Pour s’atteler aux cinq objectifs voulus par Daniel Zaïdani, le CESE appelle depuis plusieurs années à la création d’une conférence des exécutifs locaux, rassemblant l’ensemble des élus, du département, des mairies etc., « pour constituer une force de proposition face à leurs interlocuteurs régionaux et nationaux ».
Un cadre du service des finances de la collectivité dressait le tableau réaliste mais inquiétant de l’avenir du budget de la collectivité.
Inquiétant par le manque de levier sur les recettes dont dispose désormais le département : « alors que les rentrées se faisaient par les taxes de douane, les impôts sur le revenu, ceux sur les sociétés, avec la bonne surprise de l’excédent de 28 millions d’euros en 2013, elles seront désormais fixes et constituées à 60% de dotations d’Etat, dans un contexte d’austérité, donc sans espoir de progression. » Les recettes de fonctionnement baissent d’ailleurs de 305 millions d’euros en 2013 à 236 millions d’euros en 2014.
Progression de la masse salariale de 8% en un an
Même les enfants qui jouent « à la marchande » savent cela : s’il n’est pas possible d’agir sur les recettes, il faut se tourner vers les dépenses. Daniel Zaïdani le souligne, il faut baisser les dépenses de fonctionnement, « notamment à travers la réduction des effectifs » ce qui va à l’encontre de la politique de recrutement actuelle, puisque, toujours selon le président, « la masse salariale progresse de 8% entre 2013 et 2014 ».
Le non-remplacement des départs à la retraite n’a pas été tenu, sans compter que la nouvelle gouvernance issue des urnes voudra mettre en place ses équipes. Autre poste à souffrir du vent de folie pré-électoral, les subventions aux associations et organismes divers.

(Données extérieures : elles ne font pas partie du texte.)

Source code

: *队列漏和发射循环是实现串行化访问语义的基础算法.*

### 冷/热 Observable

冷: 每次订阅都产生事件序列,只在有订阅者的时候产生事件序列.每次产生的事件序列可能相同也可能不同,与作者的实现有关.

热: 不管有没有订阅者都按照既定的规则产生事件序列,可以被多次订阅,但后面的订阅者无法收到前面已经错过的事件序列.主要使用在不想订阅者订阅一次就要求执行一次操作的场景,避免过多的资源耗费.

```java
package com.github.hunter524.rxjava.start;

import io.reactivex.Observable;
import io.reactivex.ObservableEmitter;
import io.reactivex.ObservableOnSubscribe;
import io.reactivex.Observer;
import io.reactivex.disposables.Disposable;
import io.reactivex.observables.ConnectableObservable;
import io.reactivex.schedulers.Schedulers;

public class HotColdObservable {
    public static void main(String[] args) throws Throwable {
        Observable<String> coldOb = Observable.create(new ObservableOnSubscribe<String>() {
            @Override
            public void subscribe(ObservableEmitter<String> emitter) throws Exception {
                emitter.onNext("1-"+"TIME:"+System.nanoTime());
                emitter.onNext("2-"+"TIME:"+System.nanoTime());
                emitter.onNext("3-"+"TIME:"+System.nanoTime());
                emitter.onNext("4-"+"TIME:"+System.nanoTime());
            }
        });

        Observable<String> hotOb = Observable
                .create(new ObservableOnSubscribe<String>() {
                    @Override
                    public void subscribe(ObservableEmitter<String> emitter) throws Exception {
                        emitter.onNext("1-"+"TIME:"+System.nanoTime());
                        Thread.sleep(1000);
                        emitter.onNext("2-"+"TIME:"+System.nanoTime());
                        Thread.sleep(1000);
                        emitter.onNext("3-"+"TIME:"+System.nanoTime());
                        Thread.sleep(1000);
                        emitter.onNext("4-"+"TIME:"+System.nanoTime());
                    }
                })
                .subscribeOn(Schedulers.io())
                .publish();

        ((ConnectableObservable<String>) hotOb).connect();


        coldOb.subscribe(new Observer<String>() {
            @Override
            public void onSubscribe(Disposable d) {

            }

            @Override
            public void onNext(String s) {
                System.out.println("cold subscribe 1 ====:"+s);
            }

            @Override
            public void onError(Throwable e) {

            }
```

Les finances s’étaient pourtant redressées, et il serait dommage de revenir au point de départ, si ce n’est déjà fait. Surtout que le contexte est différent cette fois : il faut dégager une capacité d’épargne pour participer aux financements des projets européens. Or, le taux d’épargne qui était de 21% en 2013 « risque de se dégrader en 2014 et pour les années à venir », toujours selon Daniel Zaïdani, « conséquence de la baisse des recettes de fonctionnement et si maintien des dépenses de fonctionnement au même niveau ».
Le taux d’endettement est de 6% des recettes, « une zone verte », mais qui nécessiterait pour y rester de dégager de l’épargne.
Un bon diagnostic donc d’un président toujours aux manettes… Le CESE, bien que découragé par l’absence de prise en compte des préconisations passées, encourage toute volonté visant à redresser la situation d’un territoire où le défi majeur « reste la compétitivité de ses entreprises et de son système de cohésion sociale ».
Le risque de voir un budget repasser par la Cour des comptes avec tutelle préfectorale est grand.